Beau reportage sur le tigre de Sibérie, gâché par de bizarres considérations mystico-idéologiques.
Ce récit de 2010, traduit en 2011 aux intéressantes éditions Noir Sur Blanc, aurait pu constituer une grande et puissante actualisation au 21ème siècle du "Dersou Ouzala" (1923) de Vladimir Arseniev, rendu célèbre par le film d'Akira Kurosawa. Cette histoire patiente de chasse dans l'Extrême-Orient ex-soviétique, où un tigre, espèce désormais (enfin) protégée, doit être toutefois abattu après qu'il ait tué deux hommes, transmet fort habilement le quotidien des personnes impliquées, chasseurs, trappeurs ou gardes forestiers, et spécule souvent intelligemment sur les motivations de l'animal.
Hélas, l'ensemble est lourdement gâché par des accès de mysticisme parfois surprenants, et davantage encore par un ressentiment idéologique vis-à-vis du communisme soviétique qui fait surgir l'ombre de Staline dans les circonstances souvent les plus invraisemblables, ce qui fait sourire au début, mais finit par largement agacer...

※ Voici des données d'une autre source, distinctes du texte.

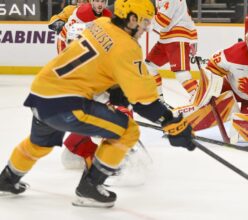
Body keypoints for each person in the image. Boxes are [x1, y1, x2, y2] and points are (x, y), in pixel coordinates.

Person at [0, 0, 195, 208]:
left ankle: (6, 180)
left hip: (41, 93)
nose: (147, 27)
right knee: (128, 131)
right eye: (145, 21)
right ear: (131, 19)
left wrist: (117, 91)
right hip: (67, 104)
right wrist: (171, 122)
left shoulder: (101, 24)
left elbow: (102, 66)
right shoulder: (127, 47)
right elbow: (143, 99)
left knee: (39, 143)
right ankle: (90, 188)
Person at [182, 26, 248, 143]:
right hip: (230, 88)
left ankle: (240, 122)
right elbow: (212, 66)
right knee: (208, 105)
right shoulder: (234, 53)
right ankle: (182, 124)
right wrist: (209, 90)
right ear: (247, 44)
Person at [145, 0, 198, 108]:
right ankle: (158, 100)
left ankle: (201, 99)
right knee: (149, 67)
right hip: (166, 37)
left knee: (181, 74)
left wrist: (143, 22)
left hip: (177, 37)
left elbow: (162, 21)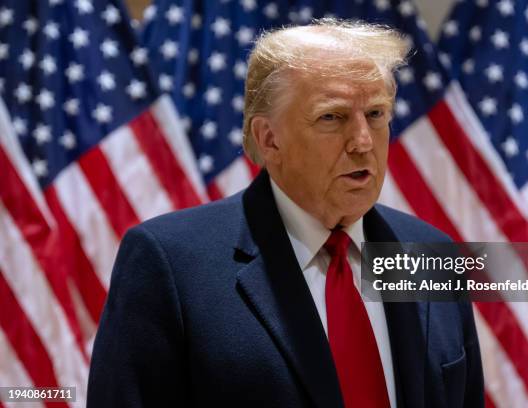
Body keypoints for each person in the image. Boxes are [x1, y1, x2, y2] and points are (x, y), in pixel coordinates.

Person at [87, 19, 484, 408]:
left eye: (376, 114)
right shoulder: (170, 264)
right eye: (332, 117)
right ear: (269, 139)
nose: (363, 141)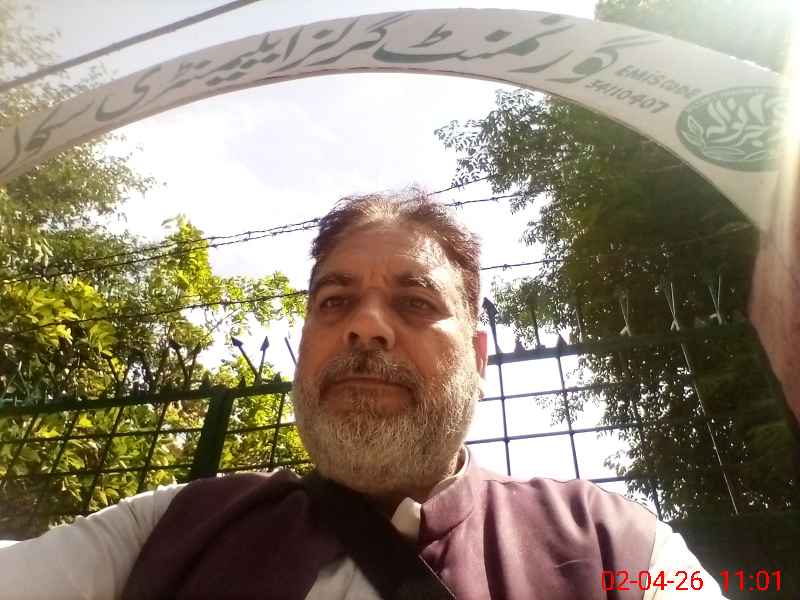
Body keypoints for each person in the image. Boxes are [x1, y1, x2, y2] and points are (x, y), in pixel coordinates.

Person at [0, 191, 727, 599]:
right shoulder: (168, 529)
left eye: (414, 303)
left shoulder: (619, 547)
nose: (365, 327)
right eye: (334, 302)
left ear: (479, 360)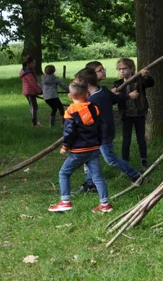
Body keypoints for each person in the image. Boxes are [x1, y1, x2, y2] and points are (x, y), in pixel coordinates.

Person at [48, 80, 112, 213]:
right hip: (94, 148)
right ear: (87, 94)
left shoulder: (70, 111)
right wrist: (99, 141)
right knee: (97, 177)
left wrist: (65, 146)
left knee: (64, 173)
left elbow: (69, 132)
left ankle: (65, 201)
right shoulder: (94, 109)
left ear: (70, 96)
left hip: (79, 150)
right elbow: (102, 126)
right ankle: (105, 204)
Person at [76, 64, 142, 193]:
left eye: (78, 82)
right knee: (91, 157)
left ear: (85, 83)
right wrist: (128, 96)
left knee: (110, 158)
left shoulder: (92, 100)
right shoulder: (103, 91)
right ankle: (90, 184)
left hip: (103, 133)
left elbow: (88, 119)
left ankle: (135, 175)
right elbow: (116, 98)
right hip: (100, 133)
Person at [113, 58, 154, 169]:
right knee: (126, 140)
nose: (122, 71)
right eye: (120, 69)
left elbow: (150, 83)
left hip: (139, 114)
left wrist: (146, 76)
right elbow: (116, 99)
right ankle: (125, 161)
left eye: (124, 68)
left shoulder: (139, 81)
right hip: (126, 115)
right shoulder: (118, 84)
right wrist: (115, 93)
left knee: (141, 139)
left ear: (131, 69)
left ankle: (144, 159)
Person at [20, 56, 43, 127]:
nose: (34, 65)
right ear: (28, 64)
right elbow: (33, 83)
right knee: (34, 107)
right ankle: (34, 123)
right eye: (33, 63)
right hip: (30, 92)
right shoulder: (28, 73)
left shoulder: (28, 71)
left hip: (29, 91)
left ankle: (35, 122)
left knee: (33, 106)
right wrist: (40, 91)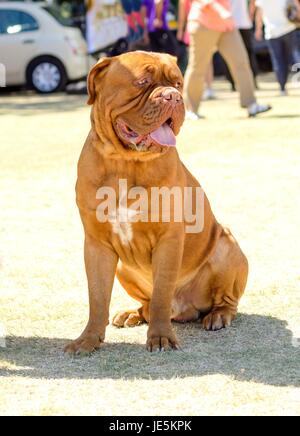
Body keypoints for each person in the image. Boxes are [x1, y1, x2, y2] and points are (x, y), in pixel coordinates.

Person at [178, 0, 271, 119]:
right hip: (203, 24)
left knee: (241, 62)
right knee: (198, 68)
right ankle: (190, 110)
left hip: (227, 26)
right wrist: (222, 11)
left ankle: (251, 105)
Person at [255, 0, 300, 95]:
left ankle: (282, 88)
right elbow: (296, 6)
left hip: (272, 32)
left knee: (278, 60)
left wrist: (258, 30)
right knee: (293, 56)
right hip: (288, 28)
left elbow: (259, 14)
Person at [225, 0, 259, 90]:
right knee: (247, 54)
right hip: (240, 24)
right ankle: (251, 81)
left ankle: (234, 83)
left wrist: (250, 16)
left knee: (232, 55)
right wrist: (250, 16)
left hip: (234, 25)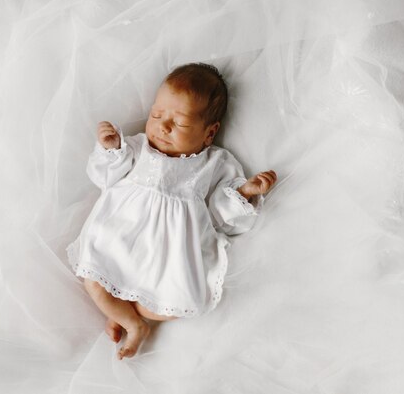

"Le lendemain était un samedi. Dès les premières heures du jour, Iouri Trouch et deux de ses coéquipiers, Alexandre Gorboroukov et Sacha Lazourenko, s'entassèrent à bord d'un camion des surplus de l'armée et firent route en direction du nord. Ils avaient revêtu pour l'occasion des treillis militaires thermo-isolés et s'étaient armés de couteaux, de pistolets et de carabines semi-automatiques. Dans cette tenue, les Tigres, selon le surnom qu'on donne parfois à ces inspecteurs, ressemblaient moins à des gardes-chasses qu'à une unité spéciale d'intervention en milieu forestier. Leur Kung, un camion militaire de fabrication russe servant au transport de matériel, avait vingt ans d'âge. Équivalent d'un 4 tonnes Mercedes, ce véhicule utilitaire fonctionnant au gazole est équipé d'un treuil, de quatre roues motrices ainsi que d'énormes pneus montant à mi-hauteur d'homme, ce qui fait de lui le moyen de transport idéal pour explorer l'arrière-pays du Primorié. Le modèle dans lequel avaient pris place les inspecteurs avait été spécialement aménagé pour accueillir des couchettes de fortune et contenait une semaine de vivres pour quatre hommes. Il était en outre muni d'un râtelier d'armes, de crochets pour suspendre des bidons de carburant et d'un poêle à bois, le minimum indispensable pour que ses passagers puissent survivre en cas de panne, même en plein cœur de la forêt."